Once an image is captured, it needs to be processed for text recognition using the textRecognition.recognizeText() API.

async recognizeImage(buffer: ArrayBuffer): Promise<IDCardData> {
  const imageResource = image.createImageSource(buffer);
  const pixelMapInstance = await imageResource.createPixelMap();

  const visionInfo = { pixelMap: pixelMapInstance };
  const textConfig = { isDirectionDetectionSupported: true };

  let recognitionString = '';
  if (canIUse('SystemCapability.AI.OCR.TextRecognition')) {
    await textRecognition.recognizeText(visionInfo, textConfig).then((result) => {
      recognitionString = result.value;
    });
    pixelMapInstance.release();
    imageResource.release();
  }

  return this.extractDataWithRegex(recognitionString);
}

Step 3: Extract Specific Information Using Regex

OCR gives us all the text — but we often only want certain parts (like ID number or name). That’s where regex becomes a lifesaver.

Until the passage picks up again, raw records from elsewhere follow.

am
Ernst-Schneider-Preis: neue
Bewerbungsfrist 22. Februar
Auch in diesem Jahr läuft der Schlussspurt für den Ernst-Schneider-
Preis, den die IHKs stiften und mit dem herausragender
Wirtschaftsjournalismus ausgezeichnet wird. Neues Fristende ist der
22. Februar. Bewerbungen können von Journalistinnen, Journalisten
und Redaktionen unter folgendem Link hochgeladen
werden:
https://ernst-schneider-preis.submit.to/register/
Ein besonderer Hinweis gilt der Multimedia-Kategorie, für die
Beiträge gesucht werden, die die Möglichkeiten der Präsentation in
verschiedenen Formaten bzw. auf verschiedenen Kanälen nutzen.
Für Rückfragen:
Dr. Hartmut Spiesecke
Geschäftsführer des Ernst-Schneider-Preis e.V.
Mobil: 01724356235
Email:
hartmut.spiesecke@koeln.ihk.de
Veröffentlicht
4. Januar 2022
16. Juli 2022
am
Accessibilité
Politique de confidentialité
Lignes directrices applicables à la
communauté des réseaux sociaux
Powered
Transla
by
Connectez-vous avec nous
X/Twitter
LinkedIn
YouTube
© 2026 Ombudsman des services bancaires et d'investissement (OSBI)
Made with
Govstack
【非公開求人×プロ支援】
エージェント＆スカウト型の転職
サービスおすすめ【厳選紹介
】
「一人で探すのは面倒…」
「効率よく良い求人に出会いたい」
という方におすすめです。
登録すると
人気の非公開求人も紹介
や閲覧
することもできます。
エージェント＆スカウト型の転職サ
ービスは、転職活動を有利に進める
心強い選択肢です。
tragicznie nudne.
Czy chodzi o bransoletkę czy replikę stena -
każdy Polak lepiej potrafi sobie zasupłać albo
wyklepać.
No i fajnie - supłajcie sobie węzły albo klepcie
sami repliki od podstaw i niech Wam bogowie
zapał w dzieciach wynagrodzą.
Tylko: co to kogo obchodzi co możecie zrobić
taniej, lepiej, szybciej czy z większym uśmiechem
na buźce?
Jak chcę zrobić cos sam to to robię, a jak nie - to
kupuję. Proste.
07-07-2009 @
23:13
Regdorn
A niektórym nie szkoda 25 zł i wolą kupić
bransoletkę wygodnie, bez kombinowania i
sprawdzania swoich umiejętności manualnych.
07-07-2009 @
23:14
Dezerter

Here’s how we define patterns and extract matches:

const patterns: RegexPatterns = {
  tckn: /(?:T\.?\s*C\.?\s*Kimlik\s*No|TR\s*identity\s*No)[\s:]*([1-9]\d{10})/i,
  surname: /(?:Soyadı|Surname)[\s:]*([A-ZÇĞİÖŞÜ]+)/i,
  name: /(?:Adı|Given Name)[\s:]*([A-ZÇĞİÖŞÜ]+)/i,
  birthDate: /(?:Doğum\s*Tarihi|Date\s*of\s*Birth)[\s:]*([\d./-]+)/i,
  gender: /(?:Cinsiyeti\s*\/\s*Gender)[\s:]*([EM])/i,
  documentNo: /(?:Seri\s*No|Document\s*No)[\s:]*([A-Z0-9]{5,})/i,
};

function extractDataWithRegex(text: string): IDCardData {
  return {
    tckn: text.match(patterns.tckn)?.[1],
    name: text.match(patterns.name)?.[1],
    surname: text.match(patterns.surname)?.[1],
    birthDate: text.match(patterns.birthDate)?.[1],
    gender: text.match(patterns.gender)?.[1],
    documentNo: text.match(patterns.documentNo)?.[1],
    rawText: text
  };
}

This regex approach gives you full control over what you extract from the noisy output of OCR.

Example Output

Let’s say OCR returns the following raw text:

T.C. Kimlik No: 1234*******
Adı: MEHMET
Soyadı: YILMAZ
Doğum Tarihi: 01.01.1990
Cinsiyeti / Gender: E
Seri No: A1234**

Our parser will return:

{
  "tckn": "1234*******",
  "name": "MEHMET",
  "surname": "YILMAZ",
  "birthDate": "01.01.1990",
  "gender": "E",
  "documentNo": "A1234**"
}

Bonus: Releasing Camera Resources

Don’t forget to clean up when you’re done:

async releaseCamera(): Promise<void> {
  await this.cameraInput?.close();
  await this.previewOutput?.release();
  await this.receiver?.release();
  await this.photoOutput?.release();
  await this.captureSession?.release();
}

Final Thoughts

By combining CameraKit, CoreVisionKit, and Regex, you can build smart and efficient OCR features in your HarmonyOS apps. Whether you’re processing ID cards, receipts, or business cards, this method allows for structured and precise text extraction.